BEGIN EXERCISE DATA
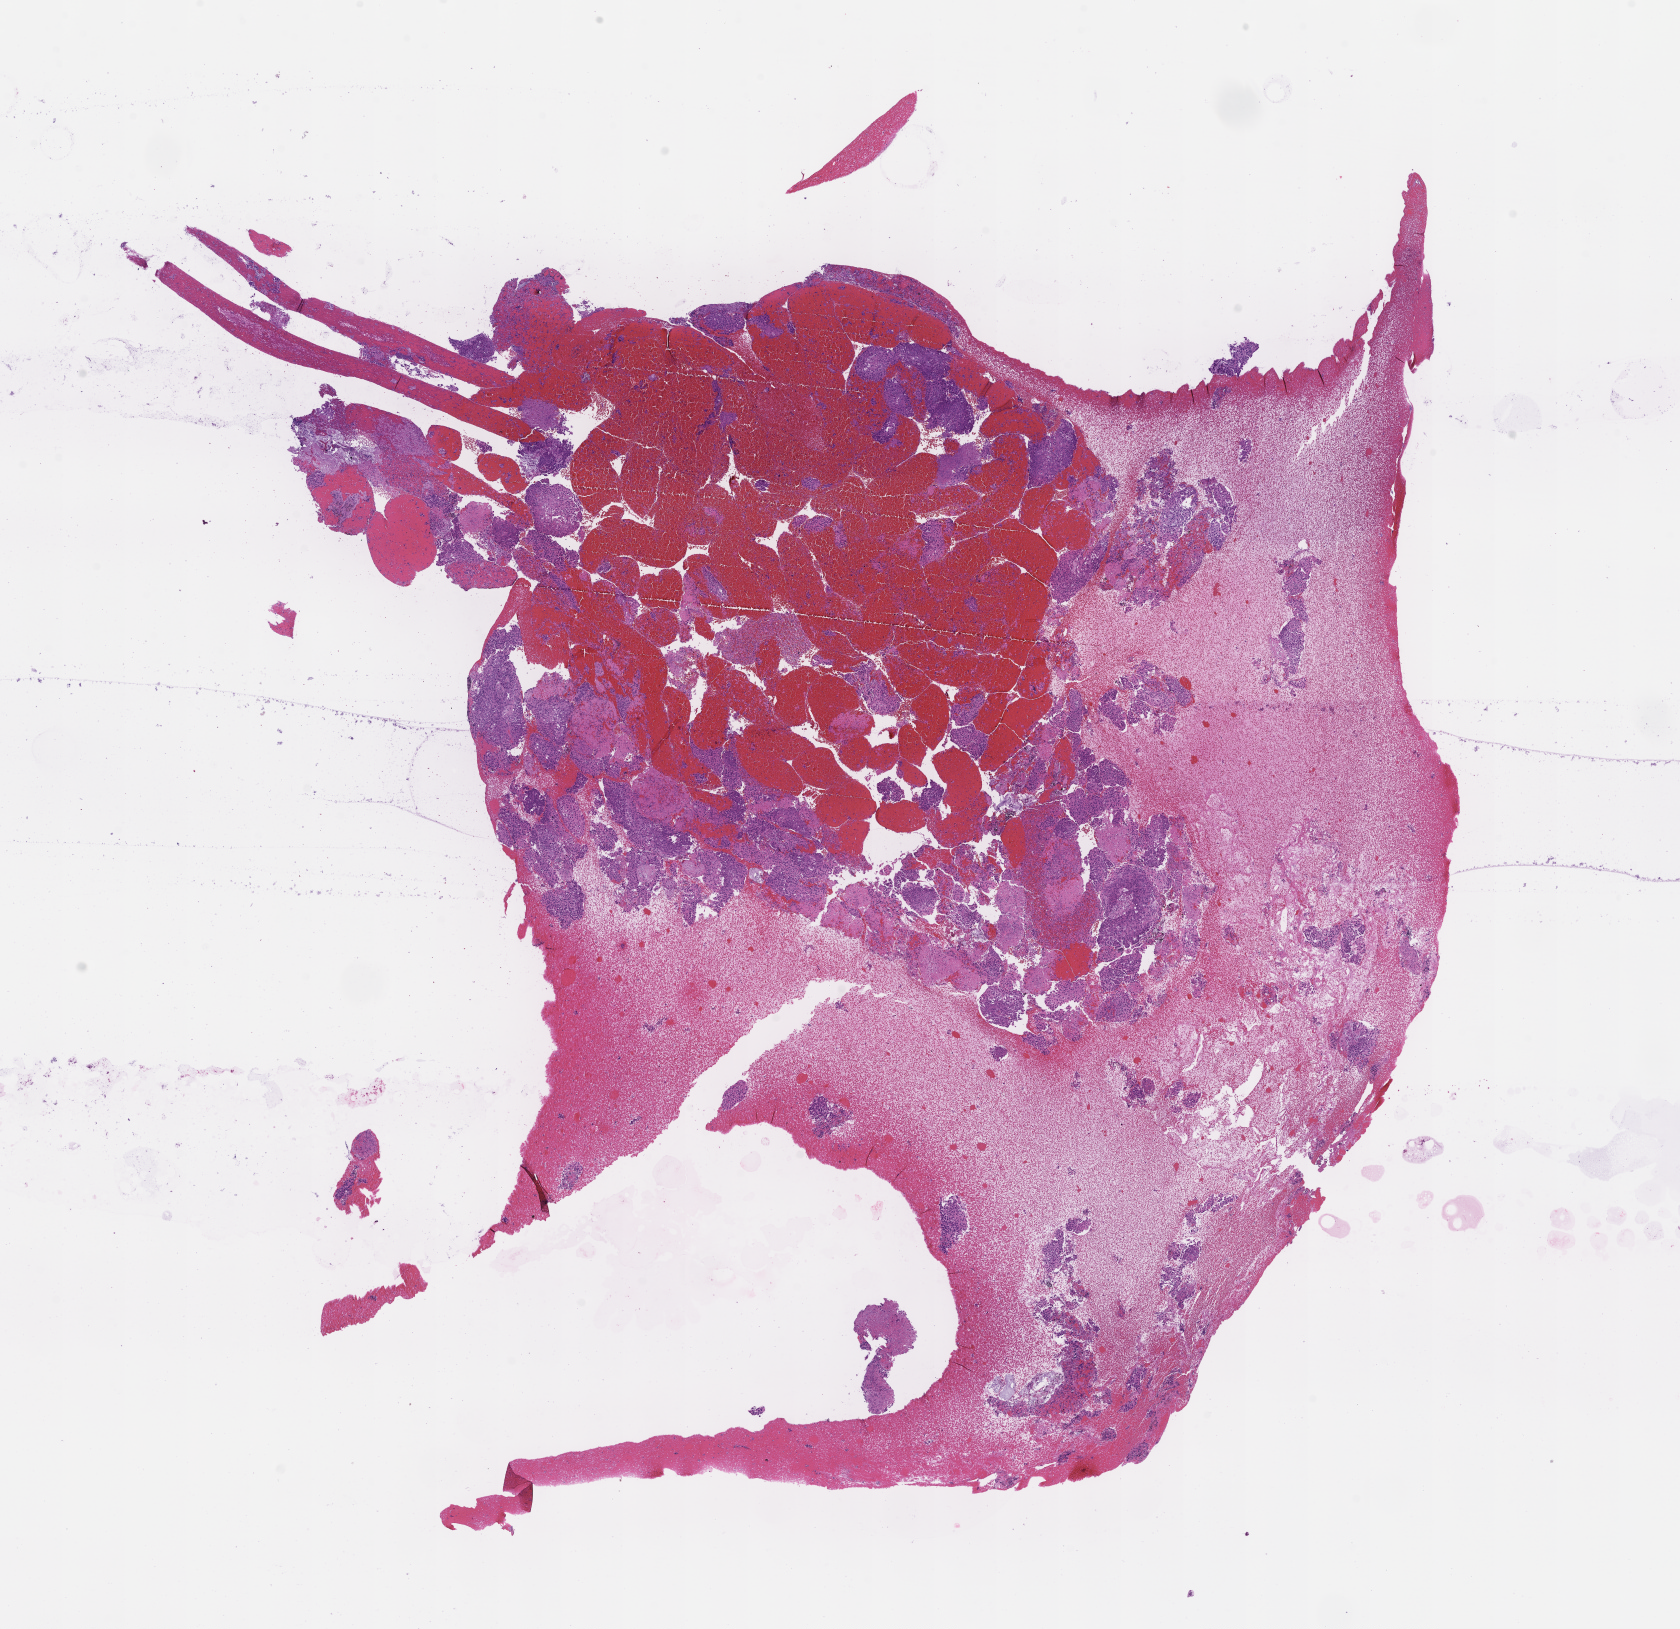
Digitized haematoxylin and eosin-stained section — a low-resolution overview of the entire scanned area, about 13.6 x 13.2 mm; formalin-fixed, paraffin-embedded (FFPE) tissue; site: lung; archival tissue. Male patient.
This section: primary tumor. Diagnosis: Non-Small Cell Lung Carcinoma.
END EXERCISE DATA
BEGIN EXERCISE DATA
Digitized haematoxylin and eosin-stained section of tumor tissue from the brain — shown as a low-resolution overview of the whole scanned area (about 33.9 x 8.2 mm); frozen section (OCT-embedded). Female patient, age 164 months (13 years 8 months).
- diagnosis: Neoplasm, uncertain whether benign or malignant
END EXERCISE DATA
BEGIN EXERCISE DATA
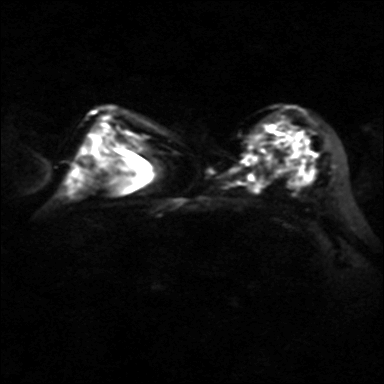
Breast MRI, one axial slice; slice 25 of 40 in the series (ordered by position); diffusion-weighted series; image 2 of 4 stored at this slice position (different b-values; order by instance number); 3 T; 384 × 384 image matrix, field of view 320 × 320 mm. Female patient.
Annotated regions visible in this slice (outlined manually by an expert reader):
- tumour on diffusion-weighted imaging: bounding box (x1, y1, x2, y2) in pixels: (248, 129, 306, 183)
END EXERCISE DATA
- DESCRIPTION OF THE TASK:
From the material above, copy exactly the lines between the line holding "Digitized haematoxylin and eosin-stained section of" and the line holding "- diagnosis: Neoplasm, uncertain", inclusive, and only those.

- YOUR RESPONSE:
Digitized haematoxylin and eosin-stained section of tumor tissue from the brain — shown as a low-resolution overview of the whole scanned area (about 33.9 x 8.2 mm); frozen section (OCT-embedded). Female patient, age 164 months (13 years 8 months).
- diagnosis: Neoplasm, uncertain whether benign or malignant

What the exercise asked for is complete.